“Oggi consacriamo la nostra indipendenza energetica”: tutti in questa Europa alla canna del gas vorrebbero poter dire lo stesso, per esorcizzare l’imbarazzante dipendenza da Mosca. Ma per il momento, questo mantra dei desideri Ue si è recitato solo in un piccolo villaggio lituano che si chiama Jauniuai e che ha appena 165 abitanti, nel distretto di Sirvintos della contea di Vilnius. È successo il 5 maggio, undicesimo giovedì di guerra in Ucraina, in occasione dell’inaugurazione ufficiale del nuovo gasdotto GIPL (Gas Interconnection Poland-Lithuania), capace di trasportare circa due miliardi di metri cubi di gas: “Con questa opera noi rafforziamo la nostra resistenza alle pressioni politiche”, ha sottolineato Gitanas Nauseda, presidente della Lituania, rivolgendosi agli ospiti polacchi, lettoni, estoni e finlandesi. La resilienza dei paesi baltici, per esempio, è ben nota: hanno smesso di importare il gas russo fin dall’inizio dello scorso aprile, disponendo di riserve stoccate in depositi sotterranei.
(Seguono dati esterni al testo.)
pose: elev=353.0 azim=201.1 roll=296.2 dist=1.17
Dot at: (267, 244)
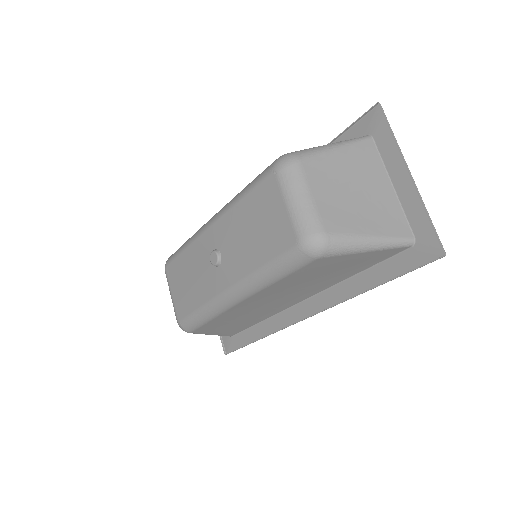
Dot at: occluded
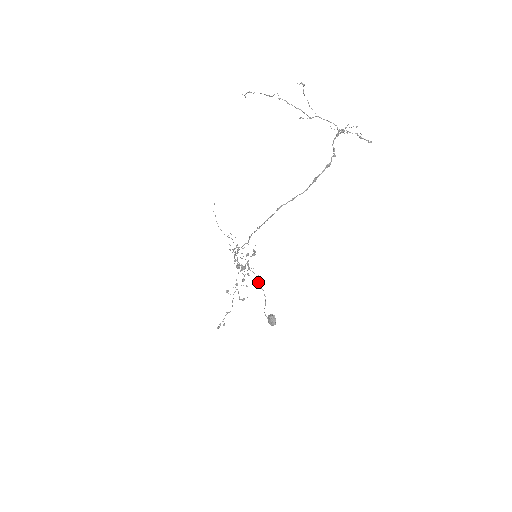
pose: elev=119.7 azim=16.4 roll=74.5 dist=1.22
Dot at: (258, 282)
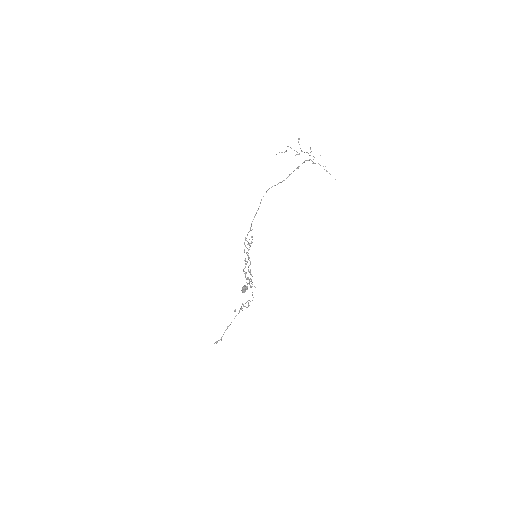
Dot at: occluded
In verità, la decisione di realizzare il gasdotto non ha nulla a che vedere con la guerra in Ucraina, non è un gesto legato alle contingenze belliche, bensì una vecchia scelta strategica: i cantieri sono stati aperti nel 2020. Però, oggi più che mai, acquista un valore di grande significato, è un passo in più verso l’indipendenza energetica della Lituania e, in minore misura, della Polonia, in quanto le assicura una fonte di energia alternativa che potrà coprire il 10 per cento del fabbisogno (attualmente, Varsavia utilizza 21 miliardi di metri cubi di gas l’anno). Ma è pure un deciso messaggio a Putin, come, in un altro senso, lo è agli alleati europei: “Si può fare”. Il gasdotto GIPL, costato 500 milioni di euro (finanziati in gran parte dall’Unione europea) è lungo 508 chilometri, dei quali 165 in Lituania e 343 in Polonia, raggiungerà la piena capacità ad ottobre, potrà essere connesso, grazie alla rete del gas esistente, anche in Lettonia, Estonia e Finlandia.
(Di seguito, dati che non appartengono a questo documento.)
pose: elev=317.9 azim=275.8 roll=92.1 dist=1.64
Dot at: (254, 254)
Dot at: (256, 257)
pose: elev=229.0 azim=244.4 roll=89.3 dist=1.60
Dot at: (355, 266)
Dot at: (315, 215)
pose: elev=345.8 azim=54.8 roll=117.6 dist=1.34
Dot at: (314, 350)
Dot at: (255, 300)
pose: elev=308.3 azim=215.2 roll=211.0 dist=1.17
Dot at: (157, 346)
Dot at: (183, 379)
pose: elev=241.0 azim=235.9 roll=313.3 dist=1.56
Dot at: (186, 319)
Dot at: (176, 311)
Non a caso, alle orgogliose parole di Nauseda hanno fatto eco quelle di Andrzej Duda, il presidente polacco: “Questo gasdotto interconnettore costituisce una risposta al ricatto energetico che Mosca esercita sull’Europa”. Tanto per non dimenticarlo, lo scorso 27 aprile la Gazprom ha chiuso i rubinetti del gas verso la Polonia e la Bulgaria, lasciando planare sui partners la minaccia di fare lo stesso agli altri clienti europei: chiaro tentativo della Russia di dividere l’Ue, ma anche un boomerang. Il governo polacco ha già pronto un piano per “derussificare” l’economia e aggirare il ricatto del gas di Mosca: il governo ha infatti stanziato 636 milioni di euro nella società statale Gaz-System che costruisce e sfrutta non solo i gasdotti ma anche i terminali rigassificatori del porto di Swinoujscie, nell’ovest del paese, la cui capacità è ora di 7,5 miliardi di metri cubi l’anno.
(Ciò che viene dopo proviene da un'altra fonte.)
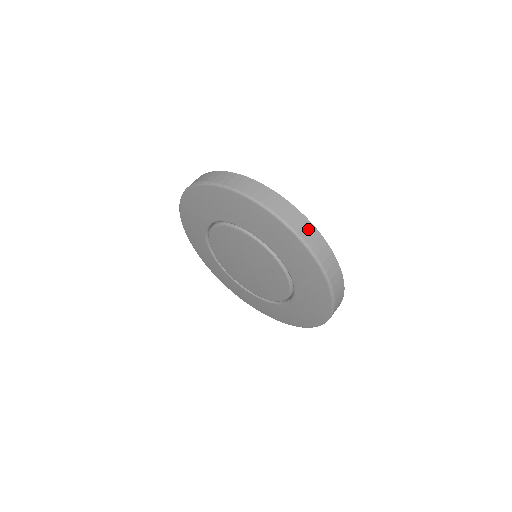
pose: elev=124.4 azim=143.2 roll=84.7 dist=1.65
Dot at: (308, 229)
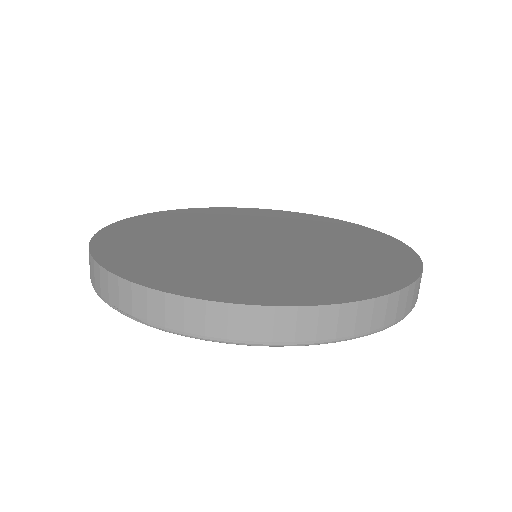
Dot at: (368, 313)
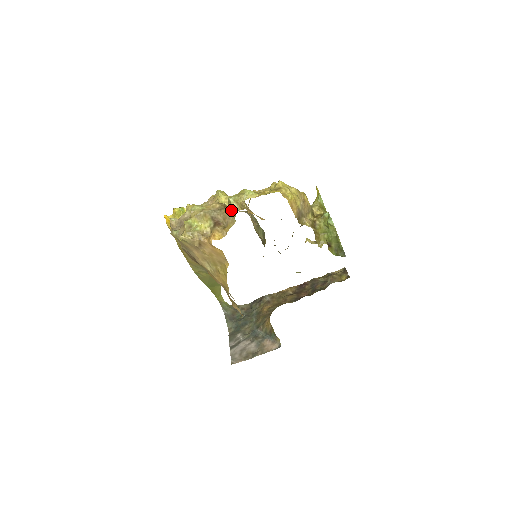
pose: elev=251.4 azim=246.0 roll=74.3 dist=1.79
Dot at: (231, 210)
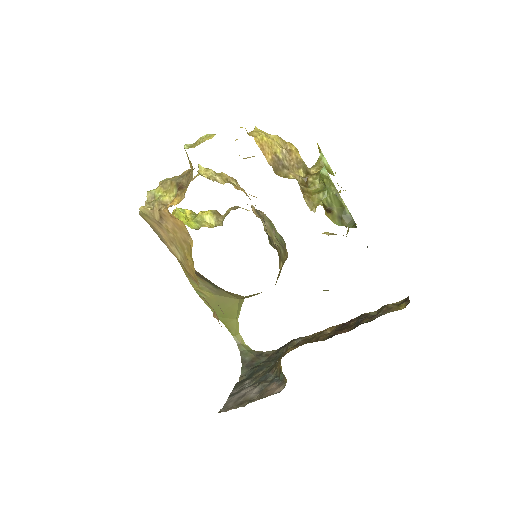
Dot at: (189, 163)
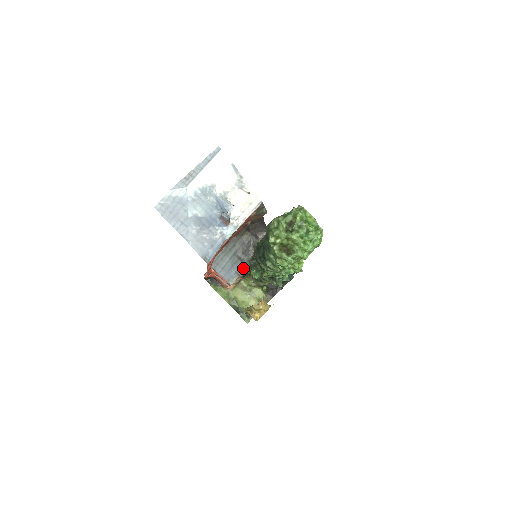
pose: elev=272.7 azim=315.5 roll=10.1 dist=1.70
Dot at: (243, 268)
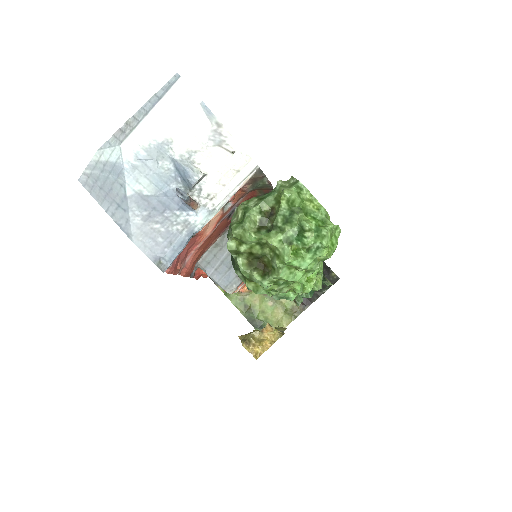
Dot at: occluded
La compagnia polacca riceveva dalla Russia circa 9 miliardi di metri cubi (il 45 per cento delle necessità nazionali), ed è per sopperire allo stop che sta costruendo il gasdotto Baltic Pipe, dove transiterà il gas norvegese a cominciare da novembre e ridurre in misura maggiore l’handicap energetico con la Russia. Quanto alla Lituania, il gasdotto GIPL è la seconda fonte d’approvvigionamento energetico indipendente da Mosca, giacché dal 2014 dispone di un terminale rigassificatore. La Russia poteva contare sul 41,8 per cento delle importazioni lituane, del 93 per cento di quelle estoni e del 100 per cento di quelle lettoni, secondo Eurostat (dati relativi al 2020). Poco, rispetto ai volumi tedeschi e italiani, ma, come dicono a Vilnius, Riga e Tallinn, si comincia sempre dalle piccole cose per farle diventare grandi.